**Records**
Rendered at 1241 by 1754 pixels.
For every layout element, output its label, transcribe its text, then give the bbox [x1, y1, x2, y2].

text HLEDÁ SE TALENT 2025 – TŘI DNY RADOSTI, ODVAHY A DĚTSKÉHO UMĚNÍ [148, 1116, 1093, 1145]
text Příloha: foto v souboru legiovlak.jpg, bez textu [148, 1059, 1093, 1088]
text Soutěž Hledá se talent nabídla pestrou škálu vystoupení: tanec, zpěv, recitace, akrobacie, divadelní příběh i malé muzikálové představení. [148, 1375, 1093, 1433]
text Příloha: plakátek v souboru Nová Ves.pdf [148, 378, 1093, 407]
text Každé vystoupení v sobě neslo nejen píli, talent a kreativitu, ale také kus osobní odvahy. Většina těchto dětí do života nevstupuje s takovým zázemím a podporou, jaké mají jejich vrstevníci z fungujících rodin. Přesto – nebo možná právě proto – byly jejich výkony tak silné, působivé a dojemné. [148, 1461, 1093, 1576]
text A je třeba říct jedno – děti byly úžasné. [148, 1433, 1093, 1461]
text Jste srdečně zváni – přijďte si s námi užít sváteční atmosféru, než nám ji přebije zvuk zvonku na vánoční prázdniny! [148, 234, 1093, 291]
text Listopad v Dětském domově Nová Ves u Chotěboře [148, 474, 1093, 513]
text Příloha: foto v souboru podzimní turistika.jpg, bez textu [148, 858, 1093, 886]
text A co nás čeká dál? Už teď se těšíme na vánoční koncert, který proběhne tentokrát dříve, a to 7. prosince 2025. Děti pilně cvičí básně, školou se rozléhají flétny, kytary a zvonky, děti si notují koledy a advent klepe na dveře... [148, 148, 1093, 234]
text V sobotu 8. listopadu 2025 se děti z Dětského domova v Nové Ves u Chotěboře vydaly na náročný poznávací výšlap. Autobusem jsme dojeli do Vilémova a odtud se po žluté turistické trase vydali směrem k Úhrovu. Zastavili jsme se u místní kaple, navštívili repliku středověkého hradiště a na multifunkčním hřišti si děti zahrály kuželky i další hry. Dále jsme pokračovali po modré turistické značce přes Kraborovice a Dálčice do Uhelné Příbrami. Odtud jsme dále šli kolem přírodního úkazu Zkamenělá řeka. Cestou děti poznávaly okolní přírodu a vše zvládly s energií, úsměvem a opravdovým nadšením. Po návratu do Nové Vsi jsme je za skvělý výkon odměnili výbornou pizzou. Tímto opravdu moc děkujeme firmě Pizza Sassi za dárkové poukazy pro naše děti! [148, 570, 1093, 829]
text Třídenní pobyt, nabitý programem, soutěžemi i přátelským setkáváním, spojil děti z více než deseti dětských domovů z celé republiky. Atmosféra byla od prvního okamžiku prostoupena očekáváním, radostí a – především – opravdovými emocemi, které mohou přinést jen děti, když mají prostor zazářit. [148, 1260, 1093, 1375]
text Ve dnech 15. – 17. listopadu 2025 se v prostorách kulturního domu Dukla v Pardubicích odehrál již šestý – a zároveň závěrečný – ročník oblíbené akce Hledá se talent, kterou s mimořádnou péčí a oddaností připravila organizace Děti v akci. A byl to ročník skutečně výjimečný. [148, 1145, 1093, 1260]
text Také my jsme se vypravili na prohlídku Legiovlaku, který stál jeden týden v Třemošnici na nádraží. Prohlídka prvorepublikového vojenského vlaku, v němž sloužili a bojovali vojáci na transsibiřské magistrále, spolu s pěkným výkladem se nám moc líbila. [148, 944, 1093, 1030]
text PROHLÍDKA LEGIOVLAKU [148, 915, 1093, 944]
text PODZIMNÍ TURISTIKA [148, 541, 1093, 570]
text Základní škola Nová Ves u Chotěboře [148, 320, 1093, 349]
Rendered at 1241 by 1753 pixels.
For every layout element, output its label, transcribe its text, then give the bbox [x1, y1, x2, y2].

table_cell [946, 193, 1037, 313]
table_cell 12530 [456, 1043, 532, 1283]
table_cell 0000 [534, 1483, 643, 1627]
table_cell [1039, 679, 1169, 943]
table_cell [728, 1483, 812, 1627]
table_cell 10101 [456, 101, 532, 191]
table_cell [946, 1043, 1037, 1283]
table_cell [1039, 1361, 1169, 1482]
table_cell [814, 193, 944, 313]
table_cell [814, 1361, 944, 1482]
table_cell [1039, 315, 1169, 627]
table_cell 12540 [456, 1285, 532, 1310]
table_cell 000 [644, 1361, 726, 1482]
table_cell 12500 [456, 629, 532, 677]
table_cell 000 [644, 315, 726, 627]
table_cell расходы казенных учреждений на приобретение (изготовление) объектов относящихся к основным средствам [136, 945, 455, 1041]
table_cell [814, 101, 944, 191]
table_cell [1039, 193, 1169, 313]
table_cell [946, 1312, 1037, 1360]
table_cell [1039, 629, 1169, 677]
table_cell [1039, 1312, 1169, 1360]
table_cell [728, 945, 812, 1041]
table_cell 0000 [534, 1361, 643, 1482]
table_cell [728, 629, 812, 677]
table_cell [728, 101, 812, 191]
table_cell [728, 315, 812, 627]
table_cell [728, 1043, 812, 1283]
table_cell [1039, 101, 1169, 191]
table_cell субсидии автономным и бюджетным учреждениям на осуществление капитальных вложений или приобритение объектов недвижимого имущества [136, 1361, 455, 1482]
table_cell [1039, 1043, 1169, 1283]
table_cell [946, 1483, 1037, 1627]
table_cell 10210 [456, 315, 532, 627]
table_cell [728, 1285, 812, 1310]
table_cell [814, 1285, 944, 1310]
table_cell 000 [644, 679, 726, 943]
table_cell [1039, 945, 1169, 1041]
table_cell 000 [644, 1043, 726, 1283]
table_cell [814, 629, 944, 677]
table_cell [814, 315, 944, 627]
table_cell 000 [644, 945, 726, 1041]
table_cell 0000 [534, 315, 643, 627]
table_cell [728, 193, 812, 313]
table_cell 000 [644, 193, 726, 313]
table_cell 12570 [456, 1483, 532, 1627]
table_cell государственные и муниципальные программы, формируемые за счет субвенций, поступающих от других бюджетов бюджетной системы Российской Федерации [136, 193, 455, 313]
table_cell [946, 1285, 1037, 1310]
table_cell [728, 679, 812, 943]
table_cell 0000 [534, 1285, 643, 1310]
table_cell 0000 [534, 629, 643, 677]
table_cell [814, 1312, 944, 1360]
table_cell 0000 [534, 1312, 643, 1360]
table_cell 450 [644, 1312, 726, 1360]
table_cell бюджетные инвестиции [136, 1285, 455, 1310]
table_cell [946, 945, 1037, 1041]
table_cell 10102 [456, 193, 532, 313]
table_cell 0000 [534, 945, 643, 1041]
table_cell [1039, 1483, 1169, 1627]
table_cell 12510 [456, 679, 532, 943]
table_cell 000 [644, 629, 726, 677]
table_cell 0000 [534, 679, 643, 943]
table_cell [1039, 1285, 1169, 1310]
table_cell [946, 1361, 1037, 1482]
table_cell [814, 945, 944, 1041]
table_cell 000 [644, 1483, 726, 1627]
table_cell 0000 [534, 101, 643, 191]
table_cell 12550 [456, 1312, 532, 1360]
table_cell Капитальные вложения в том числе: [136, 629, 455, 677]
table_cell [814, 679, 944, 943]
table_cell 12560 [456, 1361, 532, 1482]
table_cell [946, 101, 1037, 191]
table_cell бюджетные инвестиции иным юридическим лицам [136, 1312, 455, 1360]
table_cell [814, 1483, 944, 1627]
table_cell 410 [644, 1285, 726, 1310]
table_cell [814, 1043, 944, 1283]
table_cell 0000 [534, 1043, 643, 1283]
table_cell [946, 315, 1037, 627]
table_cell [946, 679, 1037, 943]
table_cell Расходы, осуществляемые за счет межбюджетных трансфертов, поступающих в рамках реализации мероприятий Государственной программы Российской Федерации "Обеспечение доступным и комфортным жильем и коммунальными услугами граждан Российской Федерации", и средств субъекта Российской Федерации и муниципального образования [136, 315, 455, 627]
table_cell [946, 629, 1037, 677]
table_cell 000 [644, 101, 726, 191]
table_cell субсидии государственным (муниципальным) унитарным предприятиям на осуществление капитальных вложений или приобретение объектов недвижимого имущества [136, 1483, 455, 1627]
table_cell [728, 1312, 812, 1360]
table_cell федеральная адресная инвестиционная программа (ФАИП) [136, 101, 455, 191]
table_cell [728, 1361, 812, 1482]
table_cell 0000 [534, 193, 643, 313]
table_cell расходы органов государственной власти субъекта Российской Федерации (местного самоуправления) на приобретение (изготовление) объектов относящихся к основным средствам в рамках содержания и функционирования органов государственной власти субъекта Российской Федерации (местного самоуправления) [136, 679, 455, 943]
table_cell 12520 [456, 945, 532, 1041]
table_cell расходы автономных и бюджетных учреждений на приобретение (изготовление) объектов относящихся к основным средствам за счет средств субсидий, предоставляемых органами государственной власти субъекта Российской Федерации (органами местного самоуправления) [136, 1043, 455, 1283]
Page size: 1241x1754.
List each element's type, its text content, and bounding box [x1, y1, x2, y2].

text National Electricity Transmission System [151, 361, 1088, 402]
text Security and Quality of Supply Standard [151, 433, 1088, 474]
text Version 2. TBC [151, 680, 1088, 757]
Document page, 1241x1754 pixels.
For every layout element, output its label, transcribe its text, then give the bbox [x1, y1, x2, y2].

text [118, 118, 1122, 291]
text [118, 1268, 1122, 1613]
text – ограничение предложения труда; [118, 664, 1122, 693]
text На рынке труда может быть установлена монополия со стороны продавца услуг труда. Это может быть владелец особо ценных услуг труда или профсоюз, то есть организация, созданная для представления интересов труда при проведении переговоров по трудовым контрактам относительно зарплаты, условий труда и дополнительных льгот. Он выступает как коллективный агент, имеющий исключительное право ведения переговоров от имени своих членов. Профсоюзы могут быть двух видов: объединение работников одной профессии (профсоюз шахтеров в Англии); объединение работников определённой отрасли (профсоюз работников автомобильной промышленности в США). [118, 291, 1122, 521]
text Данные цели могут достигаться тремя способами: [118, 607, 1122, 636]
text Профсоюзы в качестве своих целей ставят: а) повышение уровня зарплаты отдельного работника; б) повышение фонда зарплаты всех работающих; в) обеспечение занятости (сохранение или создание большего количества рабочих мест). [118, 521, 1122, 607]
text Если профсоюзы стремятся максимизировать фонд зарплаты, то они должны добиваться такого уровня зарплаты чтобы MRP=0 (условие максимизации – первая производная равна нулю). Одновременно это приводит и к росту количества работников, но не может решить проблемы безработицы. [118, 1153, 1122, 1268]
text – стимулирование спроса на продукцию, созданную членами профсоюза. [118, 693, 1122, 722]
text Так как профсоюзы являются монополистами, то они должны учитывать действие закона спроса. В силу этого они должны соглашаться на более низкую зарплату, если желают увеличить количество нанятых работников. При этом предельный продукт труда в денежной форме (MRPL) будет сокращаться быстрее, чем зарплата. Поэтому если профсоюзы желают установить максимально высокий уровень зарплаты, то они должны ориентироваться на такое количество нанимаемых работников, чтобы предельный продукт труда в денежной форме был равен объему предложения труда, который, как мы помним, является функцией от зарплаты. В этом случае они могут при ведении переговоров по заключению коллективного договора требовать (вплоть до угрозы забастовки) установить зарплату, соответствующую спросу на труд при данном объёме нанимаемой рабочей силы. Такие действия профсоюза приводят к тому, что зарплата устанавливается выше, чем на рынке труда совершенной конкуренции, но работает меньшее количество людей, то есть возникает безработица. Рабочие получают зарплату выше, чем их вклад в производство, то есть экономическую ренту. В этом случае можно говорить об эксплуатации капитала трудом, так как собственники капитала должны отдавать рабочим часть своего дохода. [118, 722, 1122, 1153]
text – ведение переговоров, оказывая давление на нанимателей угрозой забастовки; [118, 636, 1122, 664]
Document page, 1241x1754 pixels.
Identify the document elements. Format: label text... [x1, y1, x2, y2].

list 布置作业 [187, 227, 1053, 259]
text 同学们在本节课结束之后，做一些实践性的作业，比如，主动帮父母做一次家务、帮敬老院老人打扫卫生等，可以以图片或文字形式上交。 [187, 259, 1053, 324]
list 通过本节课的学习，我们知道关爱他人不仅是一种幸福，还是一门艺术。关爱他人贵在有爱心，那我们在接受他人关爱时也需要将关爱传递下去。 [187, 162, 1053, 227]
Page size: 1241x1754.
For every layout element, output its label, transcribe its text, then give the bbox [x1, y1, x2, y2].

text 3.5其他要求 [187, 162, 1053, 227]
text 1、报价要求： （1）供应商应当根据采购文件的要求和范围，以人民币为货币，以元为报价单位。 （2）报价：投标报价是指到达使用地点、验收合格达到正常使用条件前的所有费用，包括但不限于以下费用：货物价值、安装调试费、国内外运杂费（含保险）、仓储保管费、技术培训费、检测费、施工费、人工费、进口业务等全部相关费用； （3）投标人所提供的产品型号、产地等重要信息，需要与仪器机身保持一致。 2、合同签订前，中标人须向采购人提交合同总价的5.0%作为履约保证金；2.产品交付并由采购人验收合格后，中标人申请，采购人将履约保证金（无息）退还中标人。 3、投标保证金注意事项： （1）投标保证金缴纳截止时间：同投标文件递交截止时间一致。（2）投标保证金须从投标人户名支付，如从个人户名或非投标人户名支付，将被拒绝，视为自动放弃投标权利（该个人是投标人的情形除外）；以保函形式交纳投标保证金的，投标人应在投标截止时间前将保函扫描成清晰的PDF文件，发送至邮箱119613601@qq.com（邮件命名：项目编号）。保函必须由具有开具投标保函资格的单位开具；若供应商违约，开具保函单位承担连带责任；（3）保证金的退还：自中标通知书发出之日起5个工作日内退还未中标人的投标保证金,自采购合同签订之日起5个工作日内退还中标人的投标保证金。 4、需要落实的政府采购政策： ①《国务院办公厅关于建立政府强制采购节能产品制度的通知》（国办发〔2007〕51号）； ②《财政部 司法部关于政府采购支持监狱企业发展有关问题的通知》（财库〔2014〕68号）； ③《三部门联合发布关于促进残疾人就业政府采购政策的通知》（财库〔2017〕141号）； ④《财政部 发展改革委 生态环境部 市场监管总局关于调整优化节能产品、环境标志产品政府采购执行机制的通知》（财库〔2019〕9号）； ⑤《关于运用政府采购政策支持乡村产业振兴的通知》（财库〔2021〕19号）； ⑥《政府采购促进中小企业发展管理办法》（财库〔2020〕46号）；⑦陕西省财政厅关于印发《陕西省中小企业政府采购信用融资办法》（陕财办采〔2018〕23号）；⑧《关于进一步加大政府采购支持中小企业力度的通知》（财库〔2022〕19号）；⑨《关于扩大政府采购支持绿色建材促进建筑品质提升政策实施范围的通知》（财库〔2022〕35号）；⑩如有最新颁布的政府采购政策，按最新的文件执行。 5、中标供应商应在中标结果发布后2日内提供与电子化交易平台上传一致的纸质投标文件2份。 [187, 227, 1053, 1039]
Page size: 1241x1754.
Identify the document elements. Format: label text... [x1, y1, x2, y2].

**The task**
Copy out each line carrying the string "бюджетные" from the data.

**Expected output**
table_cell бюджетные инвестиции [136, 1285, 455, 1310]
table_cell бюджетные инвестиции иным юридическим лицам [136, 1312, 455, 1360]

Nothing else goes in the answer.